I believe it is admitted, even by the admirers of Eisteddfods in general, that this particular Eisteddfod was not a success.  Llandudno, it is said, was not the right place for it.  Held in Conway Castle, as a few years ago it was, and its spectators,an enthusiastic multitude,filling the grand old ruin, I can imagine it a most impressive and interesting sight, even to a stranger labouring under the terrible disadvantage of being ignorant of the Welsh language.  But even seen as I saw it at Llandudno, it had the power to set one thinking.  An Eisteddfod is, no doubt, a kind of Olympic meeting; and that the common people of Wales should care for such a thing, shows something Greek in them, something spiritual, something humane, something (I am afraid one must add) which in the English common people is not to be found.  This line of reflection has been followed by the accomplished Bishop of St.

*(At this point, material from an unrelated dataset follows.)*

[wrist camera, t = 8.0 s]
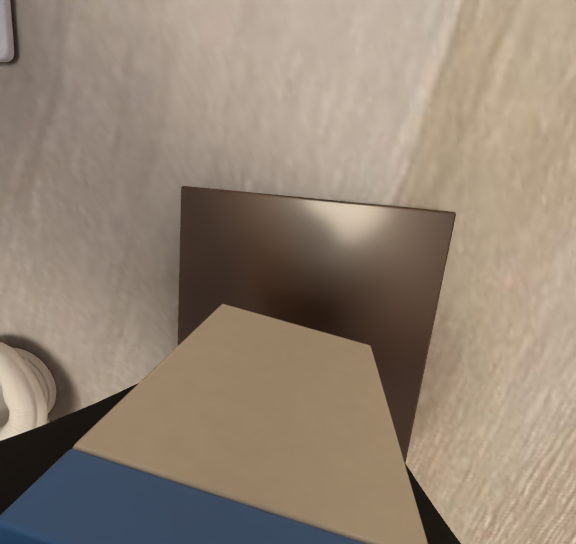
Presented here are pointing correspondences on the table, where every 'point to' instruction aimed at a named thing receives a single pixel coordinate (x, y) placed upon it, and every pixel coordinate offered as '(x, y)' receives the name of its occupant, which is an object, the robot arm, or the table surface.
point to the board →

Davids, and by the Saturday Review, it is just, it is fruitful, and those who pursued it merit our best thanks.  But, from peculiar circumstances, the Llandudno meeting was, as I have said, such as not at all to suggest ideas of Olympia, and of a multitude touched by the divine flame, and hanging on the lips of Pindar.  It rather suggested the triumph of the prosaic, practical Saxon, and the approaching extinction of an enthusiasm which he derides as factitious, a literature which he disdains as trash, a language which he detests as a nuisance.

I must say I quite share the opinion of my brother Saxons as to the practical inconvenience of perpetuating the speaking of Welsh.  It may cause a moments distress to ones imagination when one hears that the last Cornish peasant who spoke the old tongue of Cornwall is dead; but, no doubt, Cornwall is the better for adopting English, for becoming more thoroughly one with the rest of the country.  The fusion of all the inhabitants of these islands into one homogeneous, English-speaking whole, the breaking down of barriers between us, the swallowing up of separate provincial nationalities, is a consummation to which the natural course of things irresistibly tends; it is a necessity of what is called modern civilisation, and modern civilisation is a real, legitimate force; the change must come, and its accomplishment is a mere affair of time.  The sooner the Welsh language disappears as an instrument of the practical, political, social life of Wales, the better; the better for England, the better for Wales itself.  Traders and tourists do excellent service by pushing the English wedge farther and farther into the heart of the principality; Ministers of Education, by hammering it harder and harder into the elementary schools.  Nor, perhaps, can one have much sympathy with the literary cultivation of Welsh as an instrument of living literature; and in this respect Eisteddfods encourage, I think, a fantastic and mischief-working delusion.

For all serious purposes in modern literature (and trifling purposes in it who would care to encourage?) the language of a Welshman is and must be English; if an Eisteddfod author has anything to say about punctuality or about the march of Havelock, he had much better say it in English; or rather, perhaps, what he has to say on these subjects may as well be said in Welsh, but the moment he has anything of real importance to say, anything the world will the least care to hear, he must speak English.  Dilettanteism might possibly do much harm here, might mislead and waste and bring to nought a genuine talent.  For all modern purposes, I repeat, let us all as soon as possible be one people; let the Welshman speak English, and, if he is an author, let him write English.